# Directions for this task
Starting at the line that contains "left shoulder: (535, 298)", write out every line through the end of the records exactly as it stands, and leave out all pictures.

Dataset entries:
============================================================

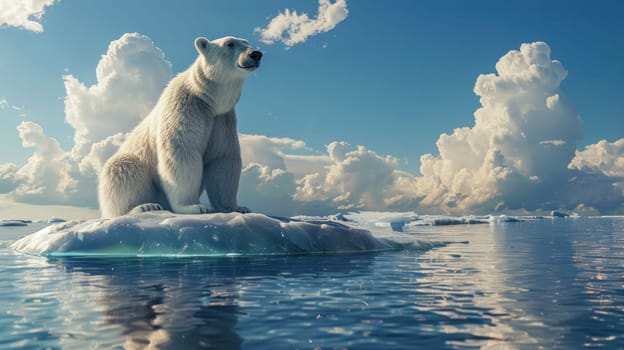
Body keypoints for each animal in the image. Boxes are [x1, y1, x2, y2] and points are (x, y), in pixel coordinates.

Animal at [98, 34, 264, 216]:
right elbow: (182, 152)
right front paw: (195, 206)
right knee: (123, 170)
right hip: (132, 163)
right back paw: (143, 206)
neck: (208, 99)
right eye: (229, 43)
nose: (256, 54)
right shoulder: (185, 107)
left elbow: (222, 158)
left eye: (246, 42)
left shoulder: (222, 119)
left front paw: (237, 208)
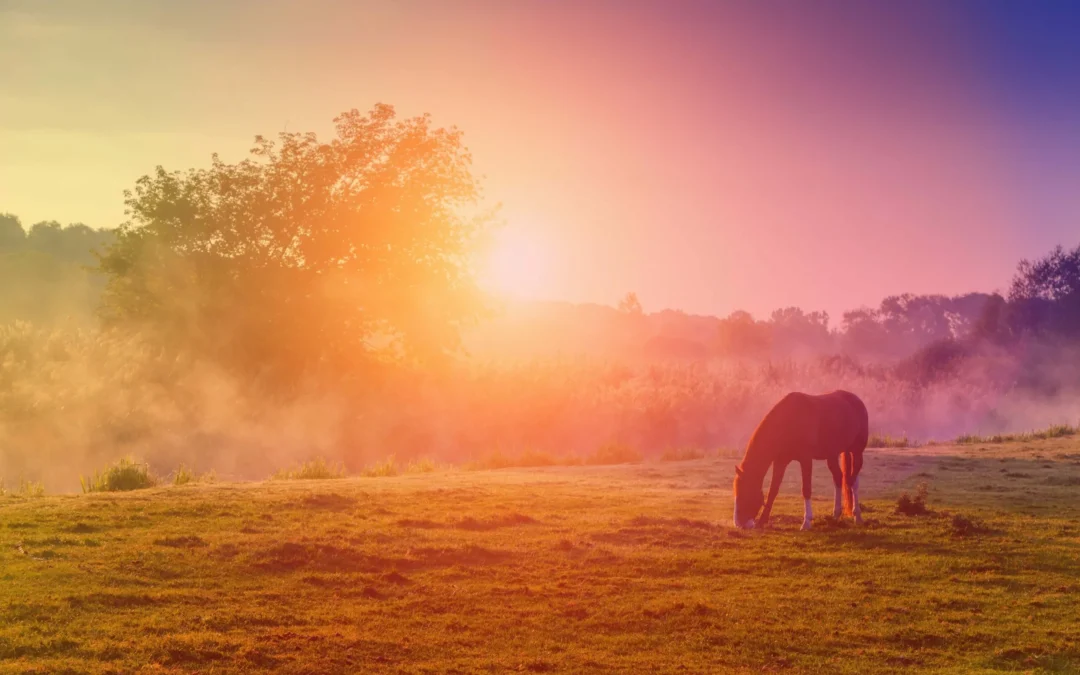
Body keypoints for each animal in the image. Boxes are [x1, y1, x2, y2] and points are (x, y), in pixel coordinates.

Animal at [734, 393, 868, 529]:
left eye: (745, 491)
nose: (739, 523)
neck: (790, 421)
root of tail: (855, 399)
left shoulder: (806, 459)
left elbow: (806, 489)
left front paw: (806, 522)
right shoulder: (780, 461)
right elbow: (773, 490)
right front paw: (762, 520)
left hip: (856, 451)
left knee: (853, 482)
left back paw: (857, 516)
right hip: (832, 455)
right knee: (839, 478)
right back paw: (835, 515)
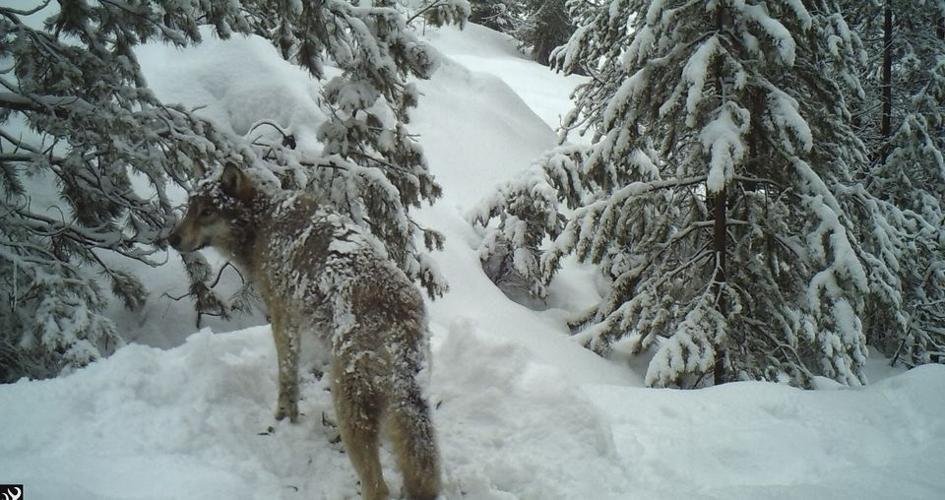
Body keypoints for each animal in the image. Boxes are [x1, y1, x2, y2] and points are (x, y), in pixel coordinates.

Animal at [168, 164, 441, 500]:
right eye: (189, 209)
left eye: (207, 212)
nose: (171, 238)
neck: (263, 223)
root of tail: (398, 321)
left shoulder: (282, 315)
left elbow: (287, 373)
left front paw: (285, 416)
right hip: (413, 407)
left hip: (349, 408)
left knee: (377, 487)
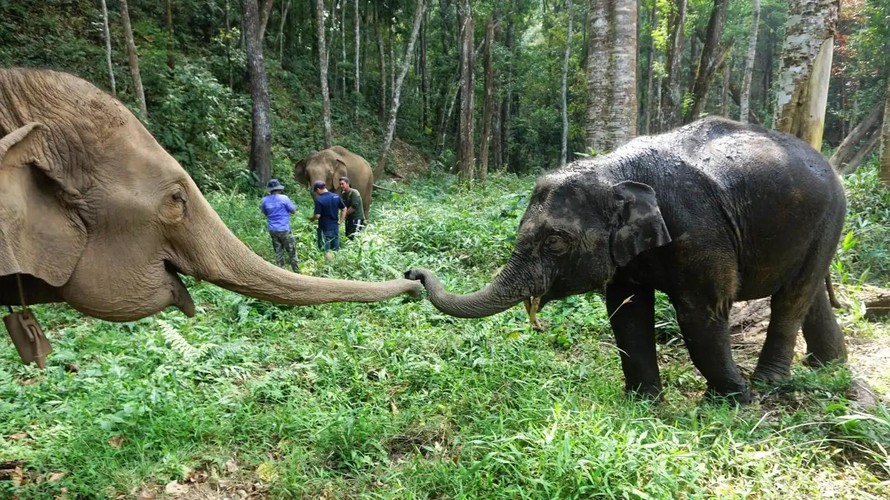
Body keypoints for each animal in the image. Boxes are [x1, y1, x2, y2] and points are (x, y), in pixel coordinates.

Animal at [406, 118, 844, 406]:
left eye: (555, 241)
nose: (413, 273)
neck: (613, 170)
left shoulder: (699, 230)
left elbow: (700, 313)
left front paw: (733, 400)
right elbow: (626, 311)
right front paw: (643, 403)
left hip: (829, 217)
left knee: (791, 298)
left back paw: (769, 384)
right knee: (809, 295)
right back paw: (828, 365)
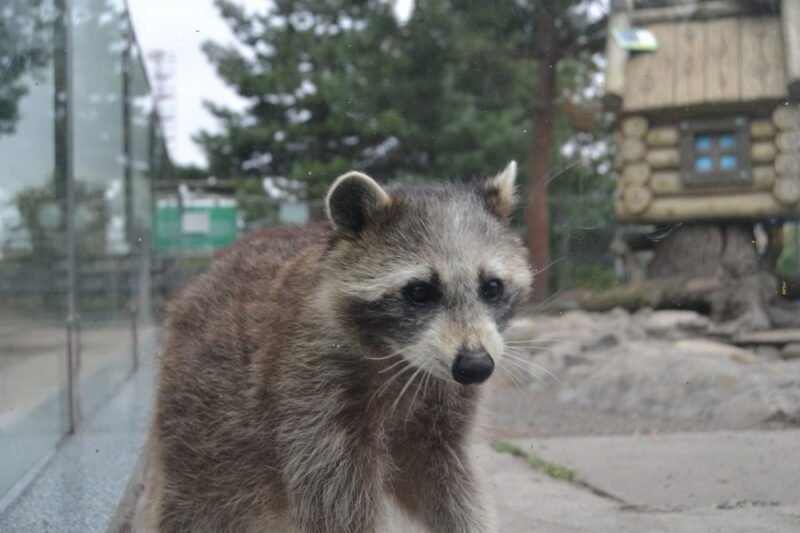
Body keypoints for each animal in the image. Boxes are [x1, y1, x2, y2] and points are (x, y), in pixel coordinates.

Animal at [144, 162, 532, 532]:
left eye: (492, 287)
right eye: (420, 292)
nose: (475, 367)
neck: (400, 358)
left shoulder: (442, 406)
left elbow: (448, 484)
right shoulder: (308, 390)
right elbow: (336, 500)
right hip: (204, 431)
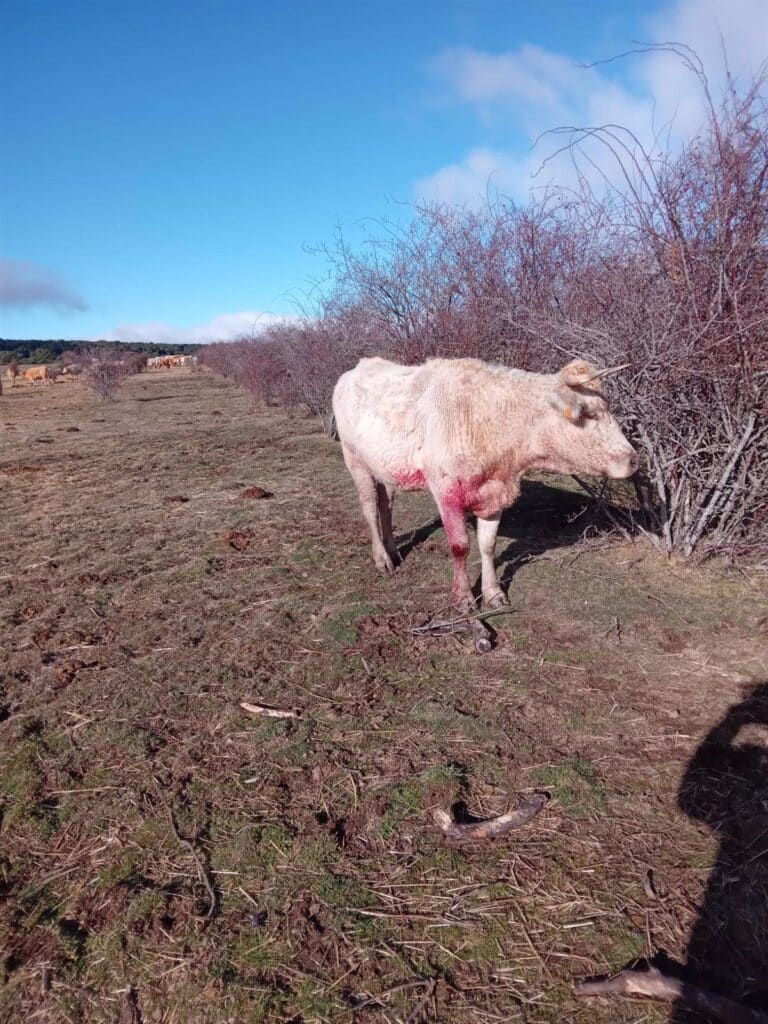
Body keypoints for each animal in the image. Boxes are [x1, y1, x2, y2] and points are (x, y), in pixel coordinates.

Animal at [333, 356, 638, 610]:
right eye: (590, 413)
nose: (634, 459)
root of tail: (359, 366)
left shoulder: (494, 492)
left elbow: (488, 544)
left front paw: (493, 593)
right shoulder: (447, 492)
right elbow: (460, 547)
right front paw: (464, 598)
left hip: (384, 467)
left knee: (386, 506)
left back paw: (393, 549)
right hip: (354, 459)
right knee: (370, 509)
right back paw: (382, 558)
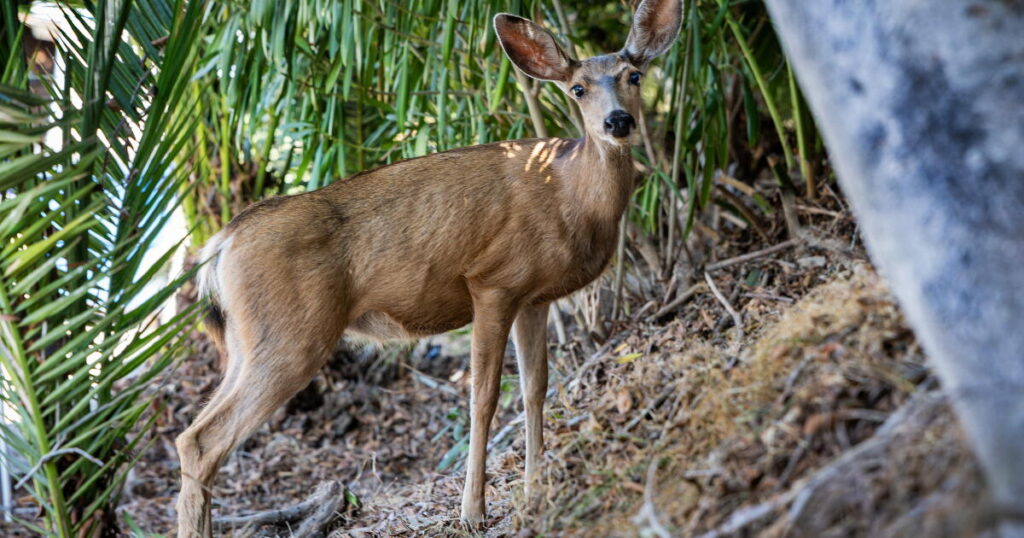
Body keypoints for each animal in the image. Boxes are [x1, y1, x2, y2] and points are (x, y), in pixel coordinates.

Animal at [175, 1, 681, 535]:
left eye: (634, 75)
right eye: (578, 88)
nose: (618, 122)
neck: (569, 193)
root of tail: (220, 245)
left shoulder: (535, 298)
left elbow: (535, 389)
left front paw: (534, 491)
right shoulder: (493, 281)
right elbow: (484, 397)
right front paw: (474, 512)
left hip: (247, 339)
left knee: (193, 435)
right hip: (293, 333)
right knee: (204, 440)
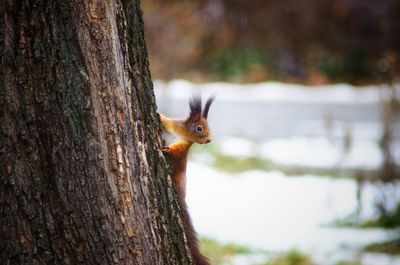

============================================================

# Expected output
left shoulder: (535, 298)
left elbow: (535, 389)
left front paw: (534, 491)
right shoulder: (493, 281)
right elbow: (484, 397)
right front paw: (474, 512)
left hip: (247, 339)
left knee: (193, 435)
right hip: (293, 333)
right knee: (204, 440)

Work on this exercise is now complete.